Frei Carlos Mesters, O.Carm.

 

Este novo modo de conviver surge numa sociedade, que pensava exatamente o contrário. Por isso, a inicia­tiva de Jesus provoca reações fortes: pró e contra. Pró, por parte do povo que gostava de ouvir Jesus, pois ele lhe anunciava uma Boa Notícia. Contra, por parte das autoridades religiosas que perguntavam a Jesus: “Com que autoridade você faz estas coisas?” (Mc 11,28; Jo 2,18). Na pergunta transparece uma concepção de autoridade que pensava ser o dono da situação, ao qual os outros deveriam pedir licença. Pela sua maneira de exercer o poder, as autoridades religiosas da época controlavam a vida do povo e bloqueavam a entrada do Reino (Mt 23,13). Elas impunham uma infinidade de normas e leis (Mt 11,28), que impediam ao povo de perceber a chegada do Reino (Mc 1,15) e de saborear a sua presença no meio dele (Lc 17,20-21).

O que fazer ->
1. Repita o trecho sobre Jesus e as autoridades religiosas entre "Este novo modo" e "dele (Lc 17,20-21).", inclusive.
2. No trecho sobre Jesus e as autoridades religiosas, que pergunta as autoridades religiosas dirigiam a Jesus?
3. Prossiga o trecho sobre Jesus e as autoridades religiosas a partir do ponto em que ele termina.
As linhas não têm nenhum papel nesta parte.

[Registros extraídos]
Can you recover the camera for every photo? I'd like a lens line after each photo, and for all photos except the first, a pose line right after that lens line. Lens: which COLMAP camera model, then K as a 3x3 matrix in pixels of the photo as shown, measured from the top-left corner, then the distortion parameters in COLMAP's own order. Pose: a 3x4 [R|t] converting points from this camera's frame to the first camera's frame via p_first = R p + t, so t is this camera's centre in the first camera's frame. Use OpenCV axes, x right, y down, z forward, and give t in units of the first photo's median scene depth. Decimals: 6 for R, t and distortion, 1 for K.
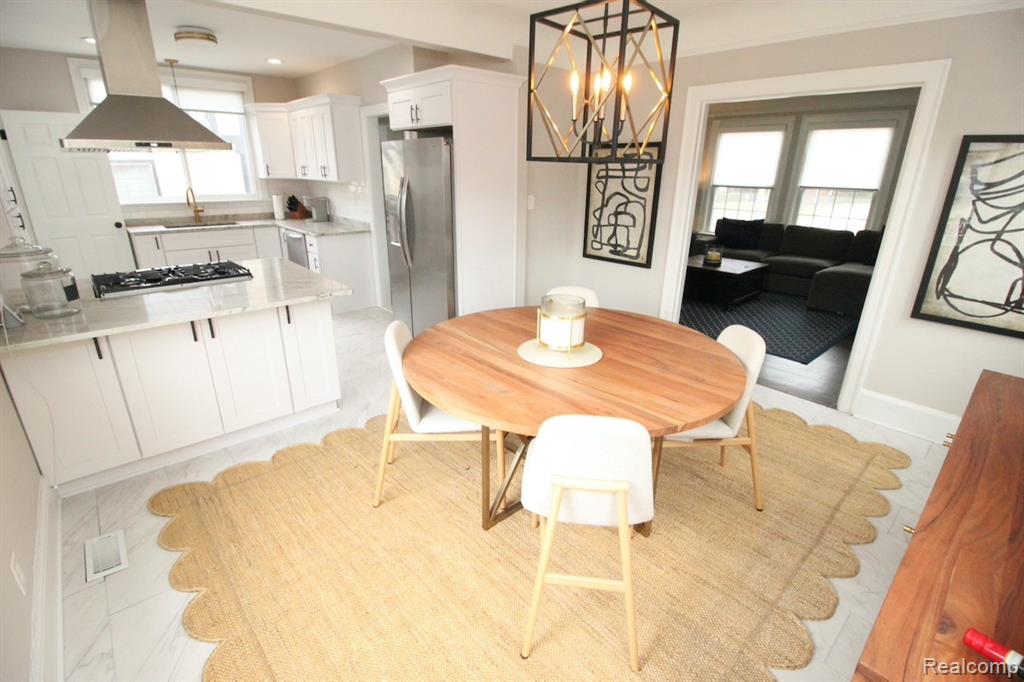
lens RADIAL K [[479.9, 0, 512.0], [0, 479.9, 341.0], [0, 0, 1]] dist [-0.000917, -0.000811]
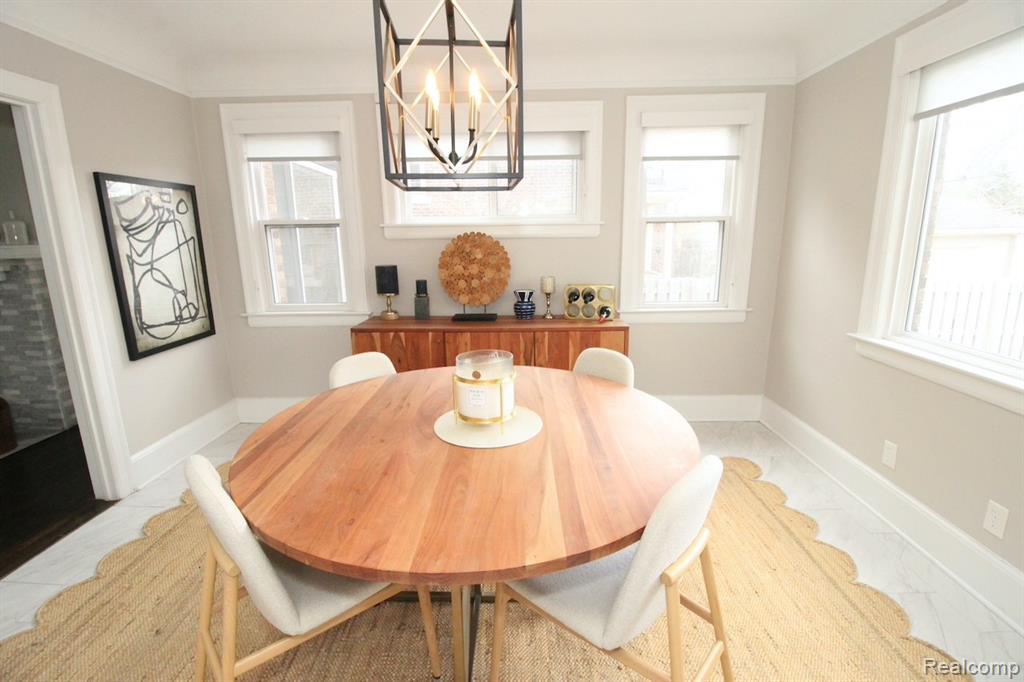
lens RADIAL K [[479.9, 0, 512.0], [0, 479.9, 341.0], [0, 0, 1]] dist [-0.000917, -0.000811]
pose [[-0.729273, -0.158974, 0.665498, -0.368782], [0.237949, 0.852998, 0.464516, -0.387198], [-0.641514, 0.497114, -0.584241, 1.194054]]
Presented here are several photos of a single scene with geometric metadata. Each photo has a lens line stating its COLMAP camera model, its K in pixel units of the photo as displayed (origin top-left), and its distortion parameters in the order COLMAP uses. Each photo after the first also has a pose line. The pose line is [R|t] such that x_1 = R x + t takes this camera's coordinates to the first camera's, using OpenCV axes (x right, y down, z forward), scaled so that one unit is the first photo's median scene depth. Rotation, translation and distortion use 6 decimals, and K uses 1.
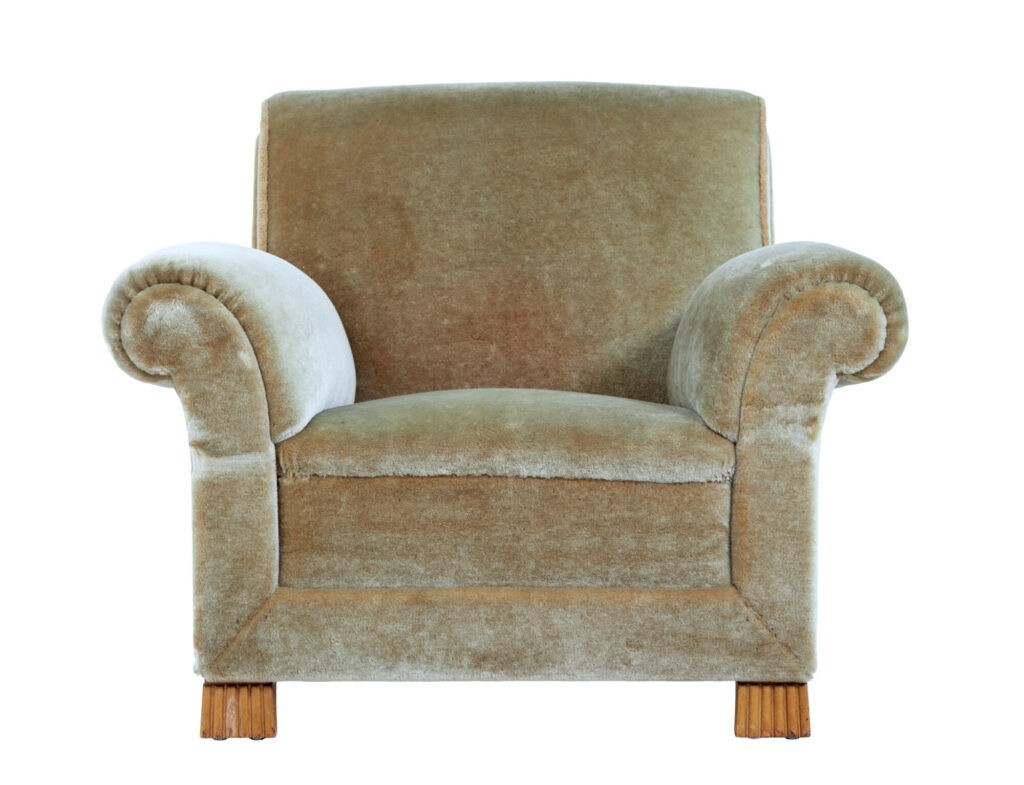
lens RADIAL K [[2541.9, 0, 510.6], [0, 2541.9, 393.6], [0, 0, 1]] dist [0.088281, 0.000000]
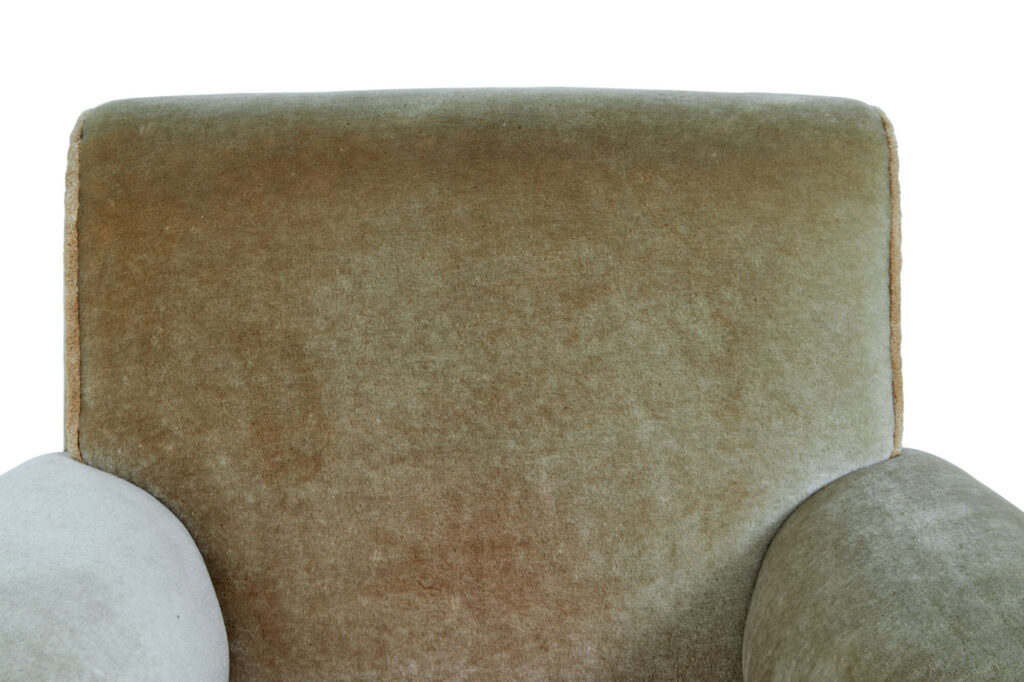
lens RADIAL K [[1956.5, 0, 513.3], [0, 1956.5, 342.6], [0, 0, 1]] dist [-0.037360, 0.000000]
pose [[0.999449, -0.006485, 0.032553, -0.007840], [-0.002202, 0.965619, 0.259953, -0.197120], [-0.033120, -0.259881, 0.965072, 0.563516]]
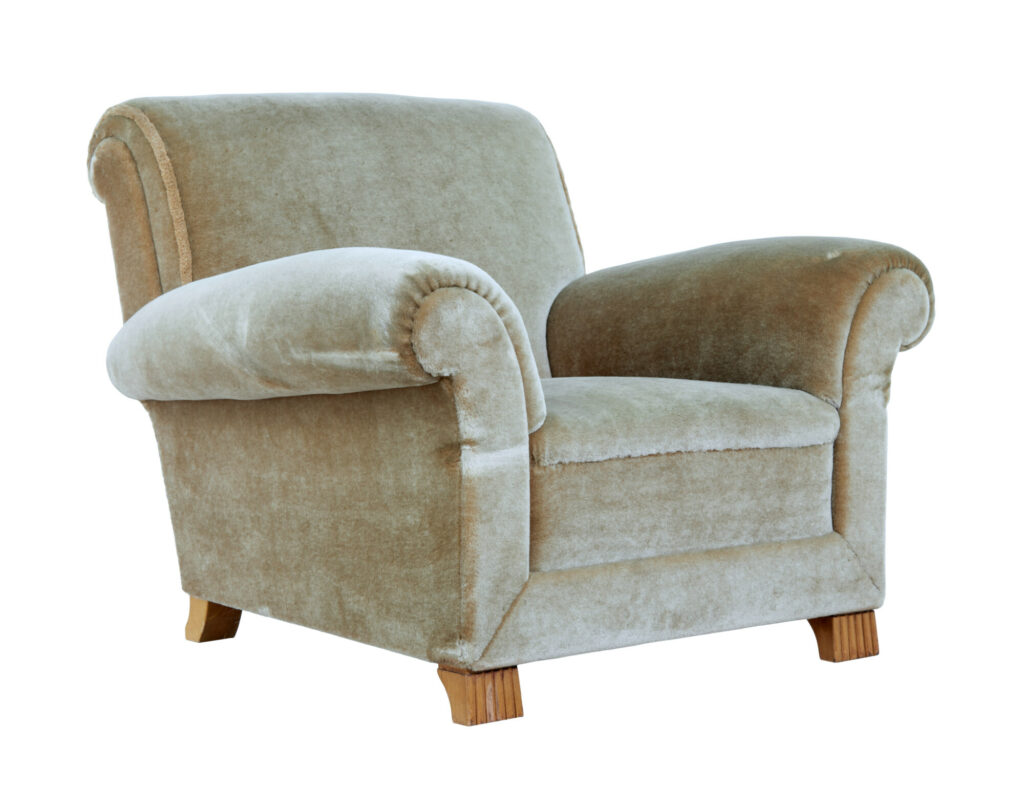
lens RADIAL K [[2541.9, 0, 510.4], [0, 2541.9, 389.4], [0, 0, 1]] dist [0.088281, 0.000000]
pose [[0.781081, -0.055365, 0.621971, -0.632619], [0.059231, 0.998139, 0.014466, -0.012786], [-0.621615, 0.025541, 0.782907, 0.152391]]
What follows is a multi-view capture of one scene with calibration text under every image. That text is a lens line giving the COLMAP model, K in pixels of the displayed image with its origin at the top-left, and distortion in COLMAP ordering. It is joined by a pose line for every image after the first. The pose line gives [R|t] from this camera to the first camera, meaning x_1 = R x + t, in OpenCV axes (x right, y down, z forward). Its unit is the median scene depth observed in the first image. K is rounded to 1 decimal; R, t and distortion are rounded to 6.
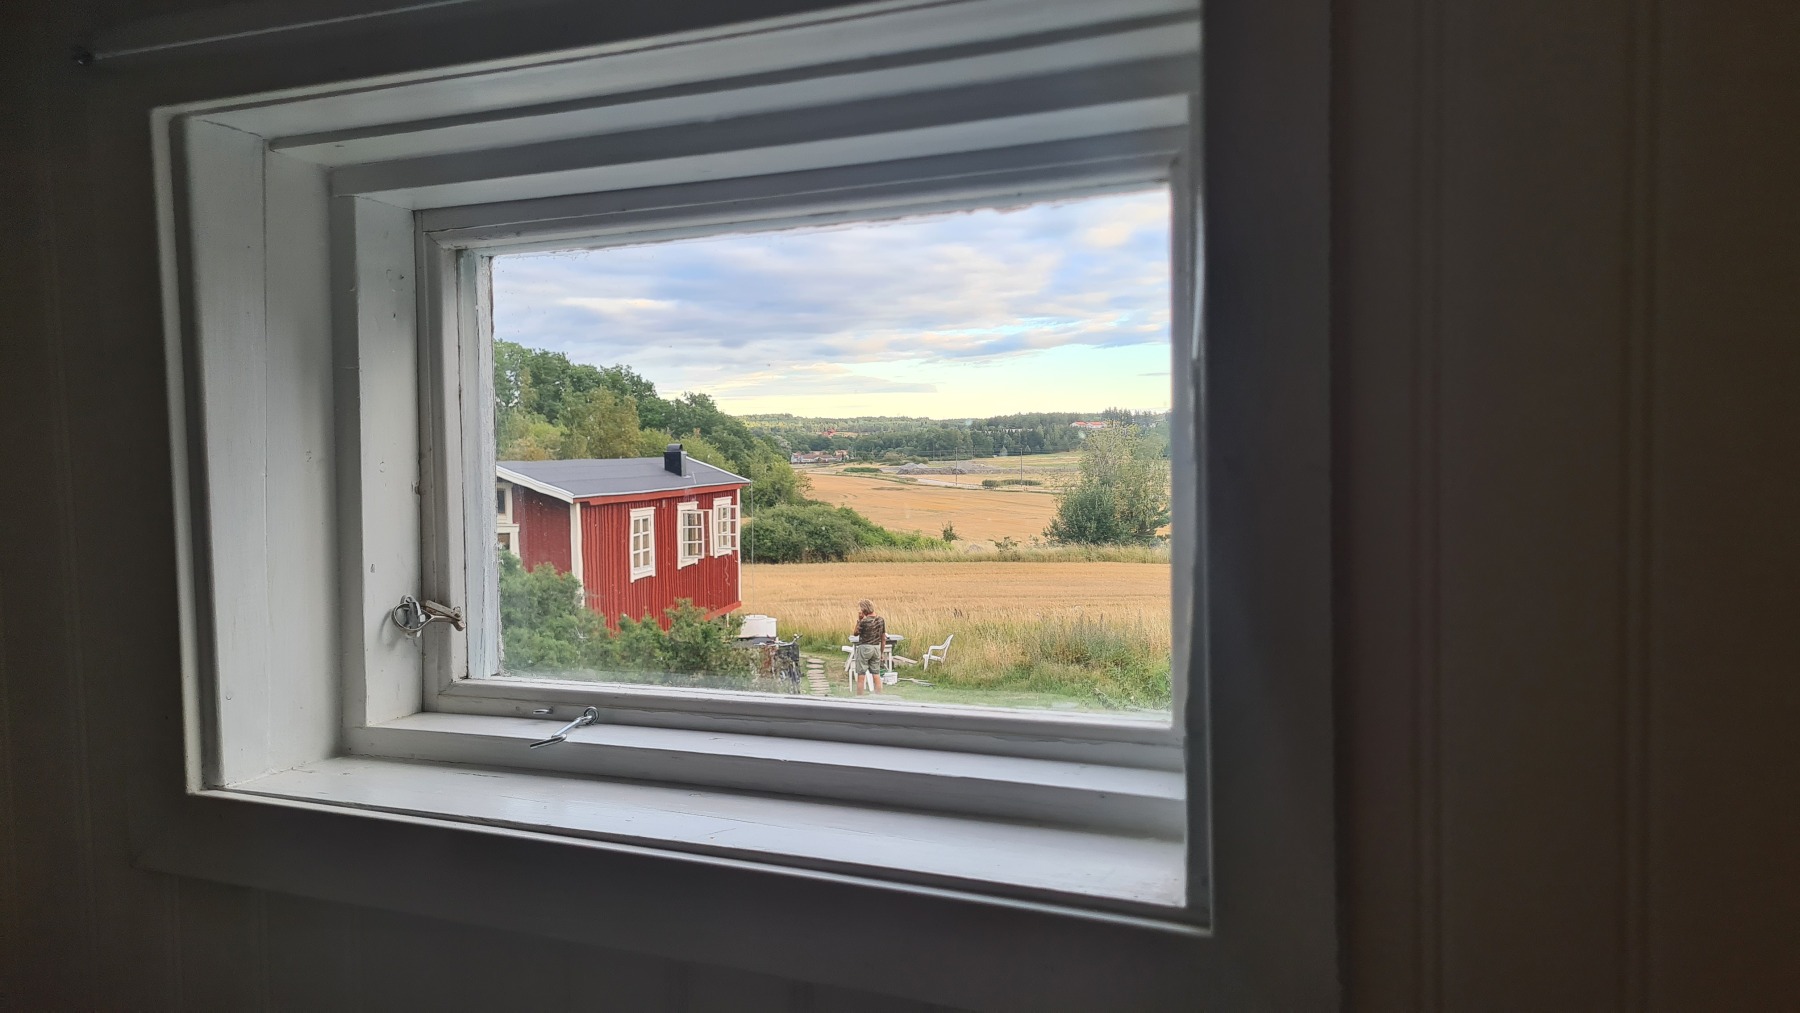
lens RADIAL K [[1351.5, 0, 898.1], [0, 1351.5, 485.6], [0, 0, 1]] dist [0.057189, -0.045945]
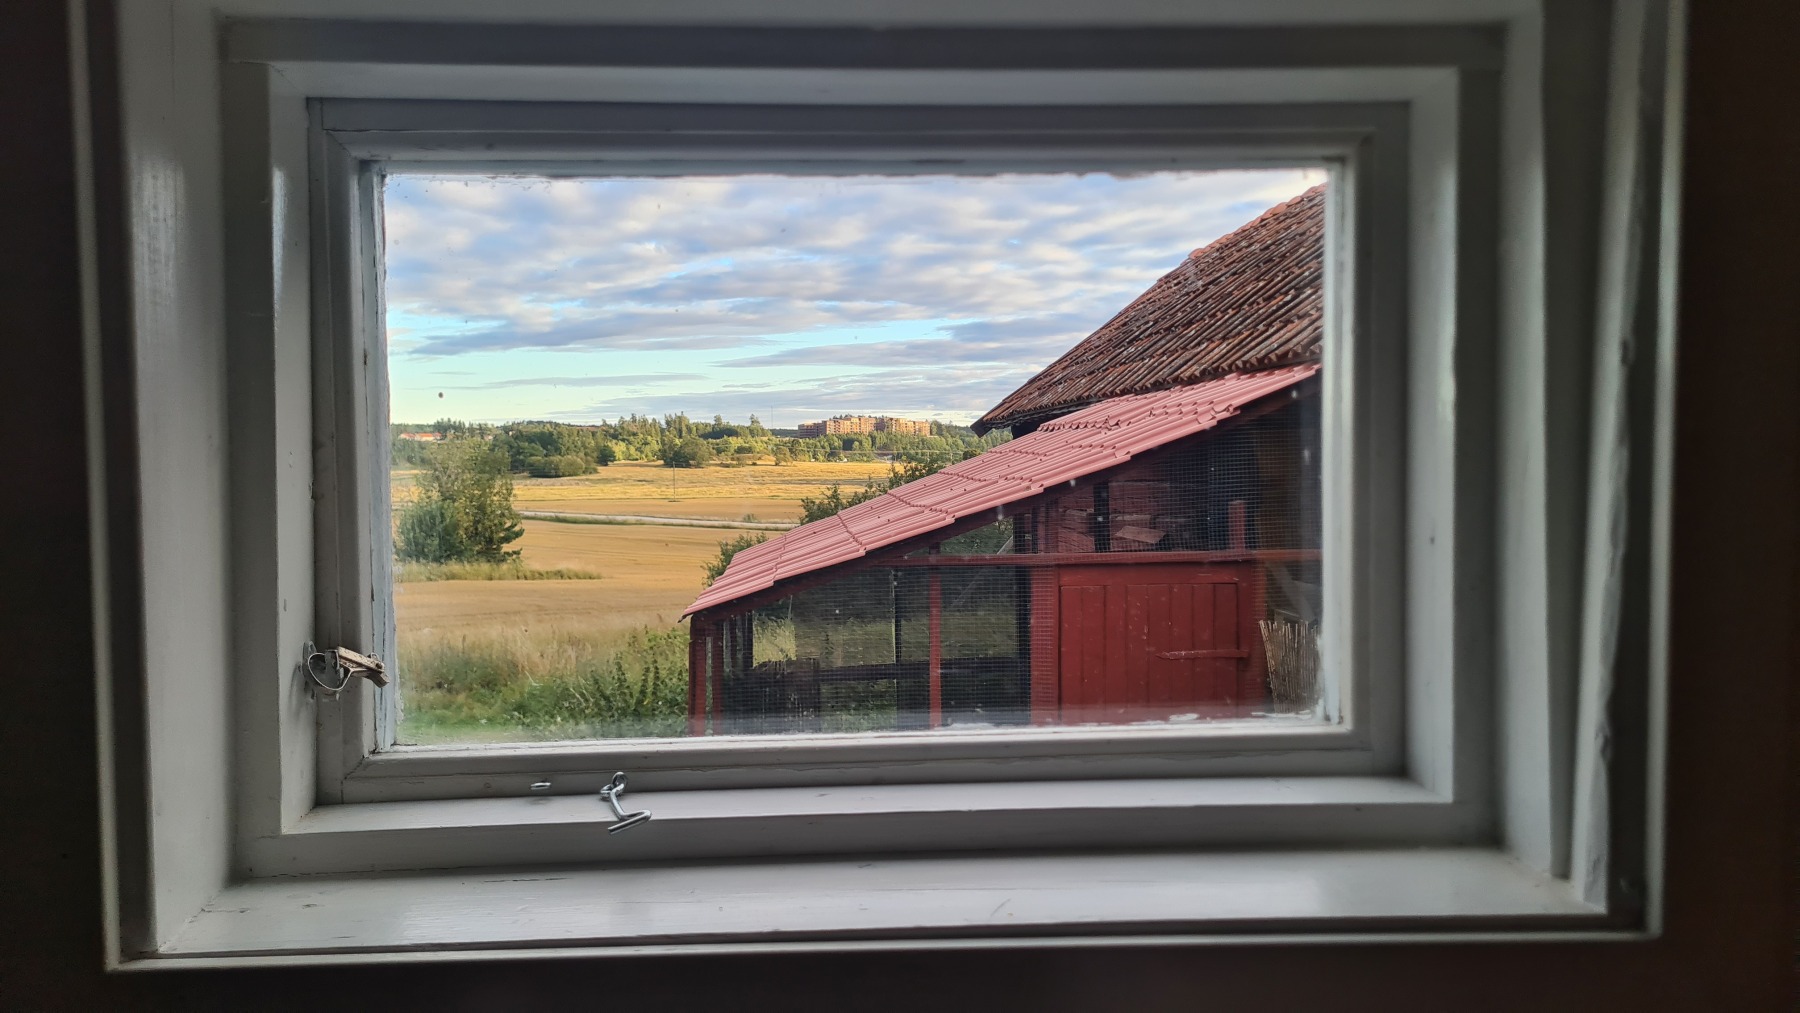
lens RADIAL K [[1356.2, 0, 900.0], [0, 1356.2, 506.5], [0, 0, 1]] dist [0.035705, -0.003549]
pose [[0.886748, -0.011526, 0.462109, -0.407284], [0.009193, 0.999931, 0.007300, 0.007508], [-0.462161, -0.002225, 0.886793, 0.225172]]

Respostas a seguir ->
1.
Este novo modo de conviver surge numa sociedade, que pensava exatamente o contrário. Por isso, a inicia­tiva de Jesus provoca reações fortes: pró e contra. Pró, por parte do povo que gostava de ouvir Jesus, pois ele lhe anunciava uma Boa Notícia. Contra, por parte das autoridades religiosas que perguntavam a Jesus: “Com que autoridade você faz estas coisas?” (Mc 11,28; Jo 2,18). Na pergunta transparece uma concepção de autoridade que pensava ser o dono da situação, ao qual os outros deveriam pedir licença. Pela sua maneira de exercer o poder, as autoridades religiosas da época controlavam a vida do povo e bloqueavam a entrada do Reino (Mt 23,13). Elas impunham uma infinidade de normas e leis (Mt 11,28), que impediam ao povo de perceber a chegada do Reino (Mc 1,15) e de saborear a sua presença no meio dele (Lc 17,20-21).

2. "Com que autoridade você faz estas coisas?"

3.
Jesus reconhece a autoridade dos escribas e fariseus, mas denuncia a falta de coerência: “Fa­zei o que dizem, mas não o que eles fazem” (Mt 23,2). Quando a autoridade perde de vista o obje­tivo para o qual foi dada e se torna finalidade em si mesma, ela se perde, torna-se opressora e desumaniza a vida. “Quando o senhor tiver a diocese bem disciplinada, o que vai fazer com ela?”, dizia o leigo ao bispo.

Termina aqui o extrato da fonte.